How to Protect Your Credit before a Divorce
Unfortunately, you may be faced with the prospect of a divorce, which can impact your credit and finances. If your financial life was challenging as a married couple sharing a common future, in divorce it may become even more so.
To add to the stress, you may find that some of your expenses increase as you separate into two households; for example, you may have two mortgage or rent payments every month. The financial fallout from a divorce can also include difficulties in opening new accounts and obtaining new loans in your own name.
Take precautions when a split-up looms
If you suspect that a divorce may be in your future, consider the following. Even if things end up working out, these strategies are still worth considering.
Keep good credit in your own name. A couple different types of accounts — such as revolving (credit card), installment (car loan), and retail (department store card) — should be sufficient.

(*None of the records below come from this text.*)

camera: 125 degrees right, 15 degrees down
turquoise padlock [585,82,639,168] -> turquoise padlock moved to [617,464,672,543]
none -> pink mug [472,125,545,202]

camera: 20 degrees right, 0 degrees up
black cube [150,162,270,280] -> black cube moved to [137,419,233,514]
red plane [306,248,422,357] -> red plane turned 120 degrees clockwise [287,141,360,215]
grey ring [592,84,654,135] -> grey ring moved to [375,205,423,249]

Build your own credit while you’re married. Remember that your credit score is made up mostly of the amount you owe and whether you pay on time.
Open your own bank account with checking and savings features. Overdraft protection can be a plus, especially if it’s free.

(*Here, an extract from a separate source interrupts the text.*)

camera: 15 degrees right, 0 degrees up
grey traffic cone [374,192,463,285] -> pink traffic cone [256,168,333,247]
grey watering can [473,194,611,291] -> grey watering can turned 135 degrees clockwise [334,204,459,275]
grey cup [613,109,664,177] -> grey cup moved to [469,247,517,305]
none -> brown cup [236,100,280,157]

Keep track of your joint credit accounts by checking your credit reports frequently or by enrolling in a credit monitoring service. Doing so may provide you with an early warning that your partner is having some issues. At a minimum, check one of your three credit reports every four months.

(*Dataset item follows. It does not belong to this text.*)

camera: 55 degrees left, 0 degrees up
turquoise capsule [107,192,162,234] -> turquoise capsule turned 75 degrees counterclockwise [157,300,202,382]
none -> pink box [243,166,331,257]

Prepare your credit before heading to court
If the possibility of divorce becomes a reality, you want to ratchet up your credit protection action. Quickly separating your financial selves to the best of your abilities is important. Here’s how:
Inform your spouse that you’re closing joint accounts, and then send a letter to each joint creditor asking that the account be closed to any new activity. Closing accounts protects you. Telling your spouse in advance allows him or her to make other plans and is the decent thing to do. Just don’t wait too long to send the letters.
Attempt to agree on how joint or community property accounts will be paid and who’ll be responsible for making the payments. If you can’t reach an agreement, make the minimum payments yourself so that your credit doesn’t deteriorate. You can always recoup the money in a reconciliation or divorce settlement; just keep track of what you pay.
Transfer joint balances to individual accounts if possible. Also, include a division of joint debts as a stipulation in your divorce decree, with specific amounts assigned to each person.
Build individual credit as soon as possible. Start small and build up gradually if you have to. If your credit is damaged already, start with a credit card that has a small credit limit — perhaps a card from a local department store, gas station, or credit union. After paying your bills on time for six months or so, apply for another card and continue paying bills consistently.
Check your credit more frequently than normal. Consider subscribing to a credit monitoring service or freezing your credit to prevent the addition of any new accounts.
Even if your prospective ex is uncooperative, keep paying at least the minimums on all joint bills on time. Don’t listen to uninformed but well-meaning friends and relatives who may tell you to stop making payments to spite your ex. Missed payments generally stay on your credit reports for seven years, making it hard to obtain new credit, employment, insurance, and maybe even a new spouse or partner.
If you change your name, be sure to write to all your creditors and the three major credit bureaus to let them know. Doing so helps keep errors based on name mix-ups from affecting your credit history.